Published on: July 24, 2012

Dr Richard Smith blogs on the BMJ website about  issues relating to global access to palliative care.

What has been achieved in Kerala, he says, is a model for the rest of the world.

A way to provide palliative care globally

A palliative care service run entirely by health professionals is not only logistically impossible for most of the world but also undesirable, suggests WHO. Libby Sallnow, a research fellow from Edinburgh University, described the remarkable Neighbourhood Network in Palliative Care in Kerala, which is based on the concept that “chronic and incurable diseases are social problems with medical complications.”

[…] Kerala seems to have overtaken Britain with both access and provision of meaningful care, and its model is beginning to spread. […] Bangladesh, which at the moment has no palliative care services, hopes to learn from Kerala.

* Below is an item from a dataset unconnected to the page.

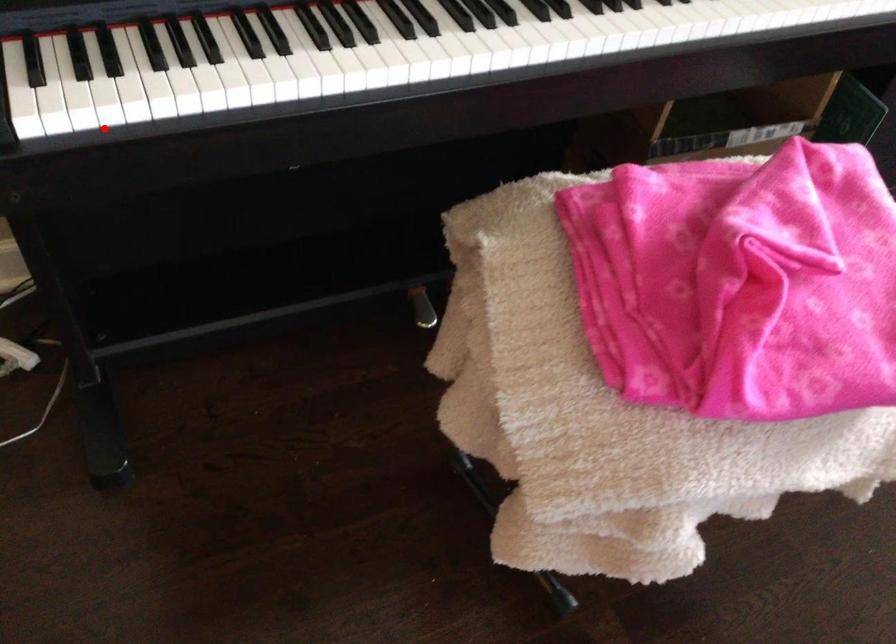
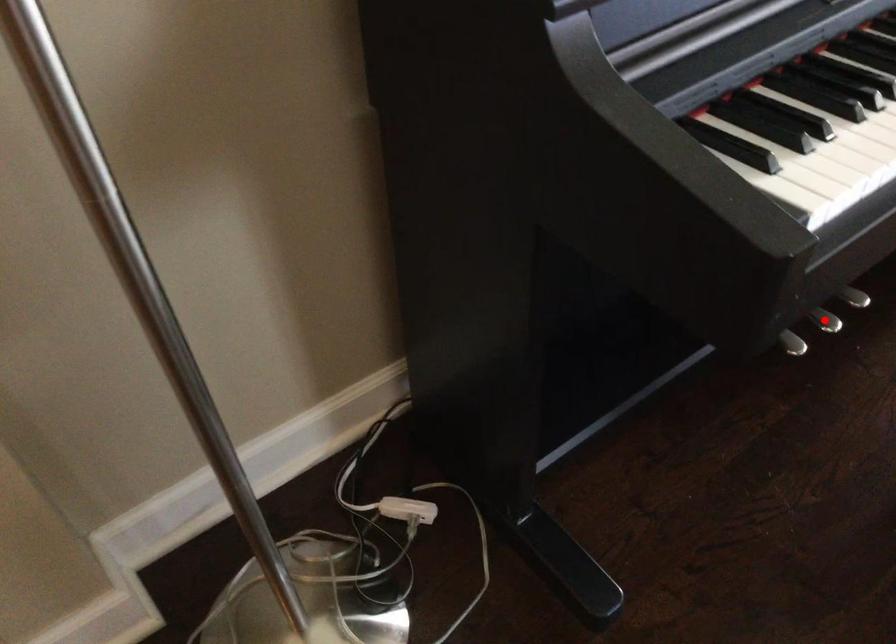
I am providing you with two images of the same scene from different viewpoints. A red point is marked on the first image and another point is marked on the second image. Is the red point in image1 aligned with the point shown in image2?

[…] The Kerala model does provide a feasible way of achieving Murray’s vision of palliative care covering “all patients, all diseases, all nations, all settings, and all dimensions.” It’s hard to see how it will be achieved in another way.

Read the full blog here…

What a huge responsibility!

Palliative care activists in Kerala now have to work hard to keep up the reputation – to make sure that palliative care maintains a minimum quality and that it reaches patients early.

One response to “The Kerala Way in Palliative Care Delivery”

  1. Dr. Ramachandra Panicker. says:

    We are working hard in close co operation with members of LSGI’s to those who are in need of palliative care. Our greatest to challenge is to get dedicate volunteers who may be willing to take up the role of care givers without which 24- hr can be provided. We are appealing to govt both state and central to include palliative care under NREGA ( National Rural Employment Generation Act ) so the trained volunteers can be given some basic financial support.